An EMG-Driven Musculoskeletal Model for Estimating Continuous Wrist Motion

• Published in: IEEE transactions on neural systems and rehabilitation engineering Vol. 28; no. 12; pp. 3113 - 3120
• Main Authors: Zhao, Yihui, Zhang, Zhiqiang, Li, Zhenhong, Yang, Zhixin, Dehghani-Sanij, Abbas A., Xie, Shengquan
• Format: Journal Article
• Language: English
• Published: United States IEEE 01.12.2020; The Institute of Electrical and Electronics Engineers, Inc. (IEEE)

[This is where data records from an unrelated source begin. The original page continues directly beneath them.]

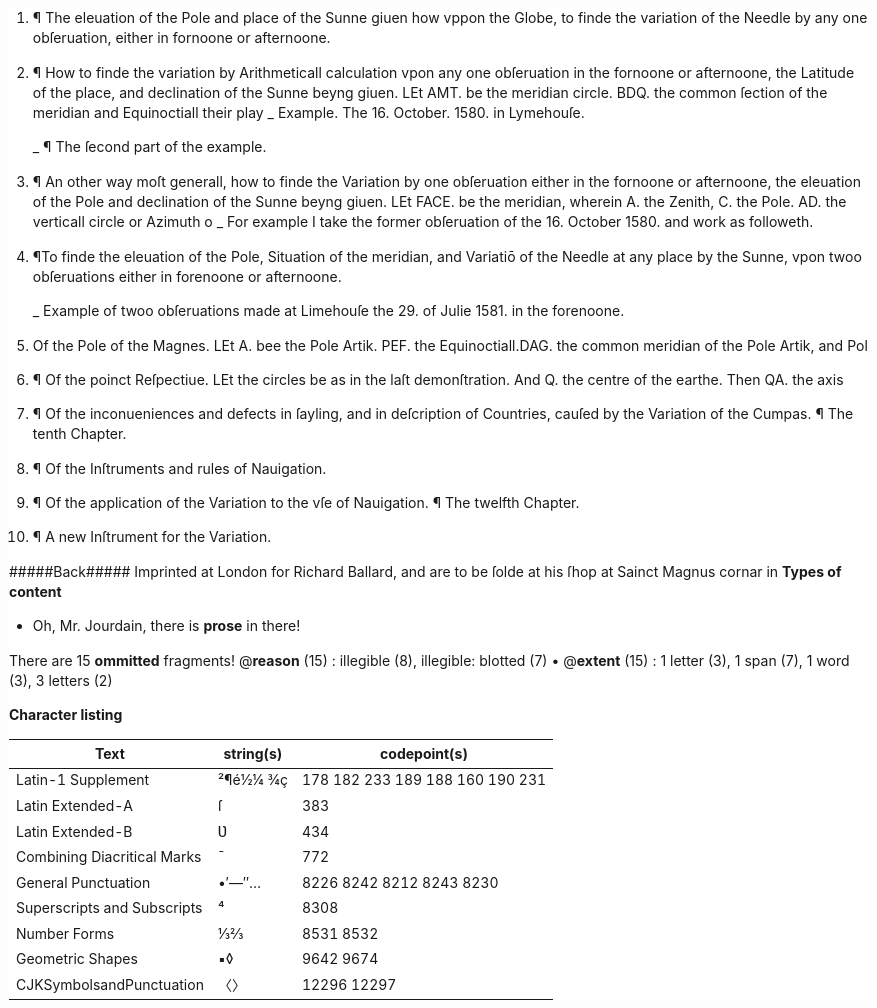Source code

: 1. ¶ The eleuation of the Pole and place of the Sunne giuen how vppon the Globe, to finde the variation of the Needle by any one obſeruation, either in fornoone or afternoone.

1. ¶ How to finde the variation by Arithmeticall calculation vpon any one obſeruation in the fornoone or afternoone, the Latitude of the place, and declination of the Sunne beyng giuen.
LEt AMT. be the meridian circle. BDQ. the common ſection of the meridian and Equinoctiall their play
    _ Example. The 16. October. 1580. in Lymehouſe.

    _ ¶ The ſecond part of the example.

1. ¶ An other way moſt generall, how to finde the Variation by one obſeruation either in the fornoone or afternoone, the eleuation of the Pole and declination of the Sunne beyng giuen. 
LEt FACE. be the meridian, wherein A. the Zenith, C. the Pole. AD. the verticall circle or Azimuth o
    _ For example I take the former obſeruation of the 16. October 1580. and work as followeth.

1. ¶To finde the eleuation of the Pole, Situation of the meridian, and Variatiō of the Needle at any place by the Sunne, vpon twoo obſeruations either in forenoone or afternoone. 

    _ Example of twoo obſeruations made at Limehouſe the 29. of Julie 1581. in the forenoone.

1. Of the Pole of the Magnes.
LEt A. bee the Pole Artik. PEF. the Equinoctiall.DAG. the common meridian of the Pole Artik, and Pol
1. ¶ Of the poinct Reſpectiue.
LEt the circles be as in the laſt demonſtration. And Q. the centre of the earthe. Then QA. the axis 
1. ¶ Of the inconueniences and defects in ſayling, and in deſcription of Countries, cauſed by the Variation of the Cumpas. ¶ The tenth Chapter.

1. ¶ Of the Inſtruments and rules of Nauigation.

1. ¶ Of the application of the Variation to the vſe of Nauigation. ¶ The twelfth Chapter.

1. ¶ A new Inſtrument for the Variation.

#####Back#####
Imprinted at London for Richard Ballard, and are to be ſolde at his ſhop at Sainct Magnus cornar in 
**Types of content**

  * Oh, Mr. Jourdain, there is **prose** in there!

There are 15 **ommitted** fragments! 
 @__reason__ (15) : illegible (8), illegible: blotted (7)  •  @__extent__ (15) : 1 letter (3), 1 span (7), 1 word (3), 3 letters (2)

**Character listing**


|Text|string(s)|codepoint(s)|
|---|---|---|
|Latin-1 Supplement|²¶é½¼ ¾ç|178 182 233 189 188 160 190 231|
|Latin Extended-A|ſ|383|
|Latin Extended-B|Ʋ|434|
|Combining             Diacritical Marks|̄|772|
|General Punctuation|•′—″…|8226 8242 8212 8243 8230|
|Superscripts             and Subscripts|⁴|8308|
|Number Forms|⅓⅔|8531 8532|
|Geometric Shapes|▪◊|9642 9674|
|CJKSymbolsandPunctuation|〈〉|12296 12297|

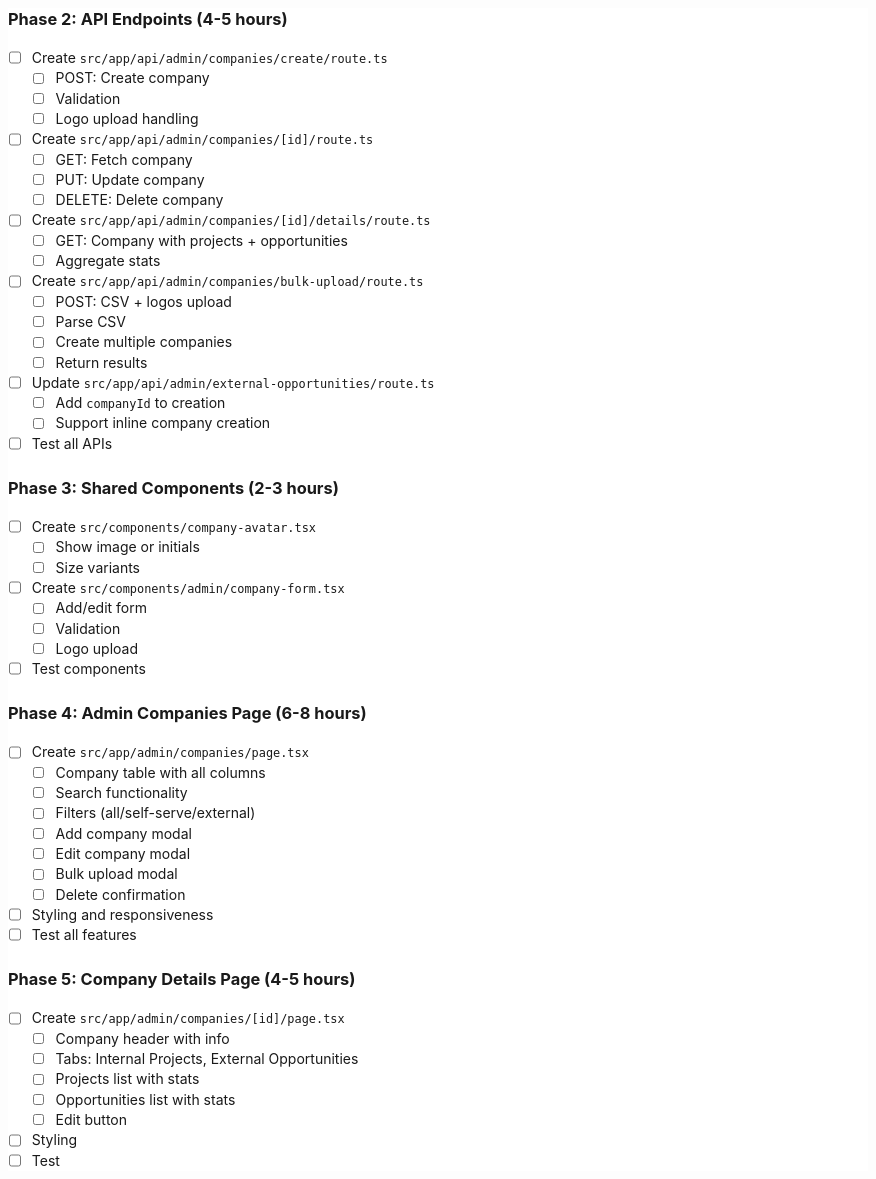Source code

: ### Phase 2: API Endpoints (4-5 hours)
- [ ] Create `src/app/api/admin/companies/create/route.ts`
  - [ ] POST: Create company
  - [ ] Validation
  - [ ] Logo upload handling
- [ ] Create `src/app/api/admin/companies/[id]/route.ts`
  - [ ] GET: Fetch company
  - [ ] PUT: Update company
  - [ ] DELETE: Delete company
- [ ] Create `src/app/api/admin/companies/[id]/details/route.ts`
  - [ ] GET: Company with projects + opportunities
  - [ ] Aggregate stats
- [ ] Create `src/app/api/admin/companies/bulk-upload/route.ts`
  - [ ] POST: CSV + logos upload
  - [ ] Parse CSV
  - [ ] Create multiple companies
  - [ ] Return results
- [ ] Update `src/app/api/admin/external-opportunities/route.ts`
  - [ ] Add `companyId` to creation
  - [ ] Support inline company creation
- [ ] Test all APIs

### Phase 3: Shared Components (2-3 hours)
- [ ] Create `src/components/company-avatar.tsx`
  - [ ] Show image or initials
  - [ ] Size variants
- [ ] Create `src/components/admin/company-form.tsx`
  - [ ] Add/edit form
  - [ ] Validation
  - [ ] Logo upload
- [ ] Test components

### Phase 4: Admin Companies Page (6-8 hours)
- [ ] Create `src/app/admin/companies/page.tsx`
  - [ ] Company table with all columns
  - [ ] Search functionality
  - [ ] Filters (all/self-serve/external)
  - [ ] Add company modal
  - [ ] Edit company modal
  - [ ] Bulk upload modal
  - [ ] Delete confirmation
- [ ] Styling and responsiveness
- [ ] Test all features

### Phase 5: Company Details Page (4-5 hours)
- [ ] Create `src/app/admin/companies/[id]/page.tsx`
  - [ ] Company header with info
  - [ ] Tabs: Internal Projects, External Opportunities
  - [ ] Projects list with stats
  - [ ] Opportunities list with stats
  - [ ] Edit button
- [ ] Styling
- [ ] Test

• Subjects: Computational modeling; continuous wrist joint motion; Deep learning; electromyogram signal; Electromyography; Force; forward dynamics; Genetic algorithms; Hill’s muscle model; Joints (anatomy); Learning algorithms; Machine learning; Motion simulation; Muscle contraction; Muscles; Numerical models; Tendons; Wrist
• ISSN: 1534-4320; 1558-0210; 1558-0210
• DOI: 10.1109/TNSRE.2020.3038051

EMG-based continuous wrist joint motion estimation has been identified as a promising technique with huge potential in assistive robots. Conventional data-driven model-free methods tend to establish the relationship between the EMG signal and wrist motion using machine learning or deep learning techniques, but cannot interpret the functional relationship between neuro-commands and relevant joint motion. In this paper, an EMG-driven musculoskeletal model is proposed to estimate continuous wrist joint motion. This model interprets the muscle activation levels from EMG signals. A muscle-tendon model is developed to compute the muscle force during the voluntary flexion/extension movement, and a joint kinematic model is established to estimate the continuous wrist motion. To optimize the subject-specific physiological parameters, a genetic algorithm is designed to minimize the differences of joint motion prediction from the musculoskeletal model and joint motion measurement using motion data during training. Results show that mean root-mean-square-errors are 10.08°, 10.33°, 13.22° and 17.59° for single flexion/extension, continuous cycle and random motion trials, respectively. The mean coefficient of determination is over 0.9 for all the motion trials. The proposed EMG-driven model provides an accurate tracking performance based on user's intention.